I’m not getting older; I’m getting better and wiser
Each year, the week before Christmas, my family and I take a little time to celebrate my birthday. When I was a child, this meant I got cake and ice cream and a small gift since Christmas was only a week away.
Other family members often got me two-for-one presents, which is understandable, but looking back I had rather gotten nothing more than a happy birthday on the day that marked my birth and a present when everyone else got their Christmas presents.
As I’ve gotten older, I’ve realized that the gifts in our lives cannot be bought or sold. The richest people in the world are often very lonely people. Without people to enjoy your life with, money means absolutely nothing. I’d be a very lonely person if I had to sit in my house all alone. I didn’t used to think I would, but I would be very lonely without my family.

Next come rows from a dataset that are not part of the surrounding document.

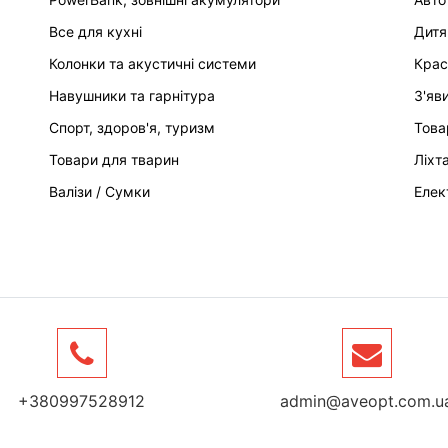
Все для кухні
Дитя
Колонки та акустичні системи
Крас
Навушники та гарнітура
З'яв
Спорт, здоров'я, туризм
Това
Товари для тварин
Ліхт
Валізи / Сумки
Елек
+380997528912
admin@aveopt.com.u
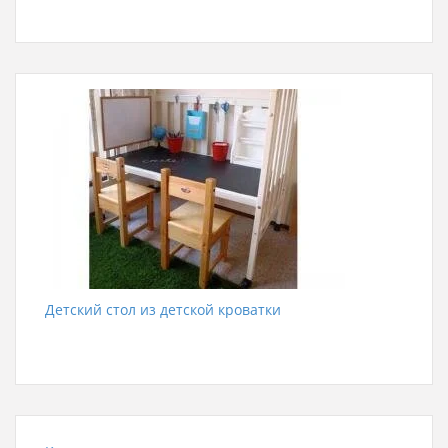
Детский стол из детской кроватки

I am thankful God gave me the good sense to realize I needed a family of my own in addition to a career in order to be a happy.
As of yesterday, I am 35 years old and I’ve got a full life. That is such a blessing. I never thought I’d be this old. Growing up, I could never picture myself older than 29. Funny, my grandmother never could picture me grown either until I was. When I was pregnant with Jordan, she said, “Liss, I never thought I’d life long enough to see you have a baby.” She saw me give birth to two beautiful boys.

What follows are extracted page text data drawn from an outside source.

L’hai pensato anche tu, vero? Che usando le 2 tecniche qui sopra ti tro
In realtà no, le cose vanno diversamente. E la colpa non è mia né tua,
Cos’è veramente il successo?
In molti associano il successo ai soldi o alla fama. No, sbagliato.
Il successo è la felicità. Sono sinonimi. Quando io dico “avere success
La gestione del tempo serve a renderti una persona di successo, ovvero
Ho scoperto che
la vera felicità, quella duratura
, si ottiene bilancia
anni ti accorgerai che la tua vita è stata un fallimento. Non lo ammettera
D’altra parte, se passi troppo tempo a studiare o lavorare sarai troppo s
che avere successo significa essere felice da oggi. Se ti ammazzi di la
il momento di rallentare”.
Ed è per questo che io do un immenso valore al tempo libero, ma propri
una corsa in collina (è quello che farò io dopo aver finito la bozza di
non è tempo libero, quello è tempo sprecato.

Now that I’m in middle of my thirties, I think it’s time I share with you my philosophy of aging.
See, the twenties are really like your teen years. We make so many mistakes. We fall down, and get back up again. In our thirties, we are little older, and a little wiser. We still have mistakes, but we are more cautious with our decisions and we cherish our lives more each day. Truly I didn’t really begin to truly live until I hit my thirties.
Our forties are the time when we start to reap the rewards of our hard work and labor, whatever those rewards may be. My older sons will be grown by the time I am 45, and Gavin will be a preteen at that time. I will probably become a grandmother in my forties.
By the time we enter into our fifties, it’s really time to enjoy life. Our children are grown and most likely we have grandchildren to enjoy. I plan to enjoy mine. I want to spoil mine and send them home. I want to be a mesh between my mom and my mother-in-law. I want my children to raise their children with my input only when asked. My mom is like that. I want to buy them toys and spoil them rotten, but not to the point they don’t appreciate the things they have. I think when I have grandchildren, I’ll spoil them with things like trips to get ice cream sundaes, and the occasional new dress for church if God gives me a granddaughter.
I want to babysit my grandchildren when needed, but also travel and see the things I never could because I had my children very young.
Until then, I’ll be happy with what I have: kisses from my preschooler; and the ‘love you’s’ from my older boys. Yes if I had not had a family, I would not have all these wonderful things to look forward to in the future. And, if I never have grandchildren? Well, I’m sure Robert might at some point. I can be the coolest Great Aunt Melissa on the planet even in my fifties.